Text data extracted from pages
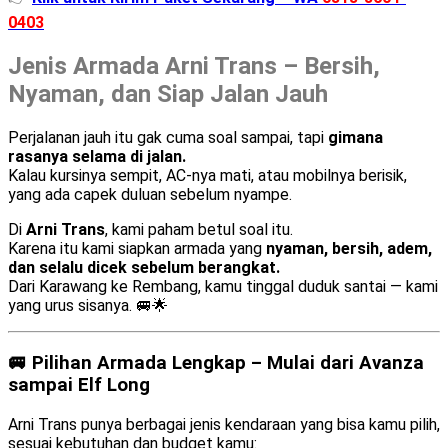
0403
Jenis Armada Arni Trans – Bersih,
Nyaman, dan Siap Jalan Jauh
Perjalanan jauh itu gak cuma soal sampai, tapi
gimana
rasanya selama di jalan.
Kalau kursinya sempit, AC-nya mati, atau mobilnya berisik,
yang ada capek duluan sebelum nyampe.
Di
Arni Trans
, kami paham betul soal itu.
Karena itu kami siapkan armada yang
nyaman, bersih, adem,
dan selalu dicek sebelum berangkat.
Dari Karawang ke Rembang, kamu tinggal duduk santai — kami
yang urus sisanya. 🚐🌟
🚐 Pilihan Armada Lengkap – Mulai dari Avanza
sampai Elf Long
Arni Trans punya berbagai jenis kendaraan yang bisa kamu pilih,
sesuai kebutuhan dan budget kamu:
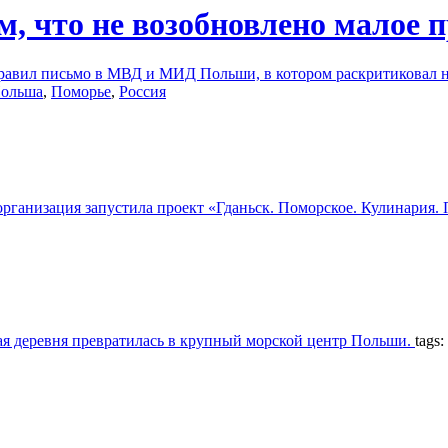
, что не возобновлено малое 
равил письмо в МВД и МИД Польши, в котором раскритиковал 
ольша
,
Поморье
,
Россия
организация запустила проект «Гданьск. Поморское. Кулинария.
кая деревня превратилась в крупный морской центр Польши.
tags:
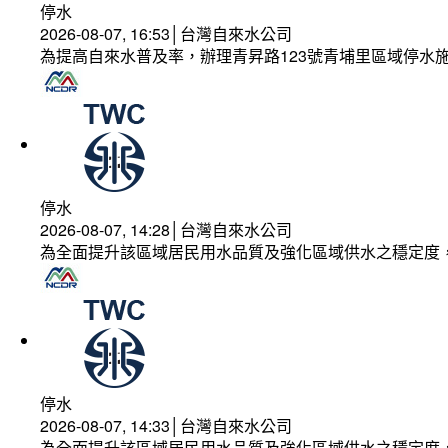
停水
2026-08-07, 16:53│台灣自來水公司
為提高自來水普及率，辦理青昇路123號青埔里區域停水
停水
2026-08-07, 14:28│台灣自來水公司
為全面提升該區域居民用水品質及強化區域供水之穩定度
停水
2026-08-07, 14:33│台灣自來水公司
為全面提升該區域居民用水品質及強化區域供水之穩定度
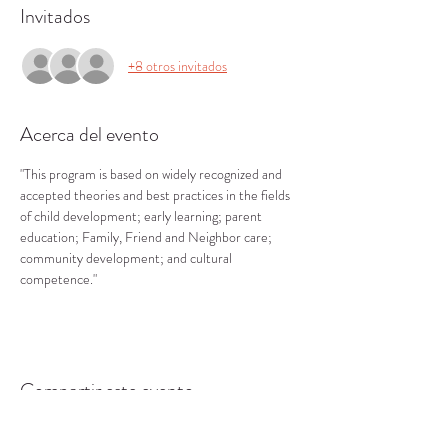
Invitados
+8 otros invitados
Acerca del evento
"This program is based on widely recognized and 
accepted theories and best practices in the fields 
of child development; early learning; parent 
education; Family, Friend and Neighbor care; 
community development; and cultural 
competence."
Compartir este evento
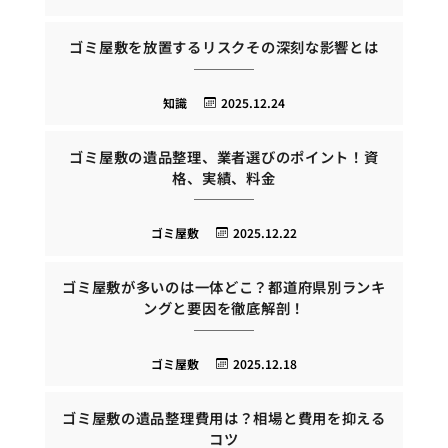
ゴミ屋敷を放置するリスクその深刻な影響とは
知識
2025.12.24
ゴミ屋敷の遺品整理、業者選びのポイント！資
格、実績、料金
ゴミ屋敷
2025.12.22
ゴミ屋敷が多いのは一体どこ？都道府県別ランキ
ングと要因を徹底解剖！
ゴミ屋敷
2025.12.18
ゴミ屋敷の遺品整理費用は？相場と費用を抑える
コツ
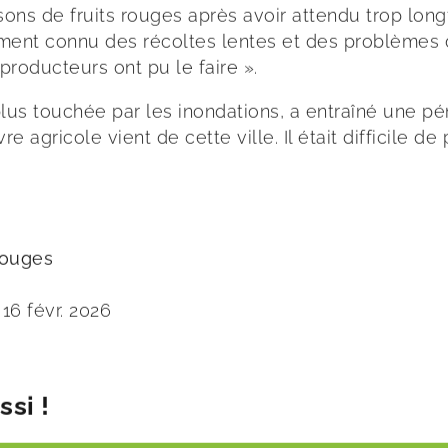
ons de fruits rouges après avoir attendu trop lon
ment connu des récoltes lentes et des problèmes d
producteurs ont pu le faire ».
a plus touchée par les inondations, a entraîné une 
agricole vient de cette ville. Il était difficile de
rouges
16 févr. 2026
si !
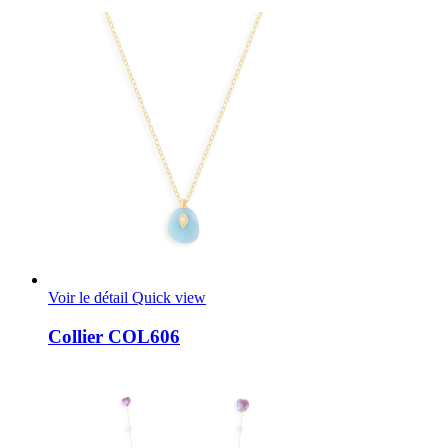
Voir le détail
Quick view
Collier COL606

TASK OBJECTIVE:
Output all of the data above line for line without changing anything, and leave the pictures out of your answer.

TASK RESULT:
0403
Jenis Armada Arni Trans – Bersih,
Nyaman, dan Siap Jalan Jauh
Perjalanan jauh itu gak cuma soal sampai, tapi
gimana
rasanya selama di jalan.
Kalau kursinya sempit, AC-nya mati, atau mobilnya berisik,
yang ada capek duluan sebelum nyampe.
Di
Arni Trans
, kami paham betul soal itu.
Karena itu kami siapkan armada yang
nyaman, bersih, adem,
dan selalu dicek sebelum berangkat.
Dari Karawang ke Rembang, kamu tinggal duduk santai — kami
yang urus sisanya. 🚐🌟
🚐 Pilihan Armada Lengkap – Mulai dari Avanza
sampai Elf Long
Arni Trans punya berbagai jenis kendaraan yang bisa kamu pilih,
sesuai kebutuhan dan budget kamu:
, что не возобновлено малое 
равил письмо в МВД и МИД Польши, в котором раскритиковал 
ольша
,
Поморье
,
Россия
организация запустила проект «Гданьск. Поморское. Кулинария.
кая деревня превратилась в крупный морской центр Польши.
tags:
停水
2026-08-07, 16:53│台灣自來水公司
為提高自來水普及率，辦理青昇路123號青埔里區域停水
停水
2026-08-07, 14:28│台灣自來水公司
為全面提升該區域居民用水品質及強化區域供水之穩定度
停水
2026-08-07, 14:33│台灣自來水公司
為全面提升該區域居民用水品質及強化區域供水之穩定度
Invitados
+8 otros invitados
Acerca del evento
"This program is based on widely recognized and 
accepted theories and best practices in the fields 
of child development; early learning; parent 
education; Family, Friend and Neighbor care; 
community development; and cultural 
competence."
Compartir este evento
ゴミ屋敷を放置するリスクその深刻な影響とは
知識
2025.12.24
ゴミ屋敷の遺品整理、業者選びのポイント！資
格、実績、料金
ゴミ屋敷
2025.12.22
ゴミ屋敷が多いのは一体どこ？都道府県別ランキ
ングと要因を徹底解剖！
ゴミ屋敷
2025.12.18
ゴミ屋敷の遺品整理費用は？相場と費用を抑える
コツ
ons de fruits rouges après avoir attendu trop lon
ment connu des récoltes lentes et des problèmes d
producteurs ont pu le faire ».
a plus touchée par les inondations, a entraîné une 
agricole vient de cette ville. Il était difficile de
rouges
16 févr. 2026
si !
Voir le détail
Quick view
Collier COL606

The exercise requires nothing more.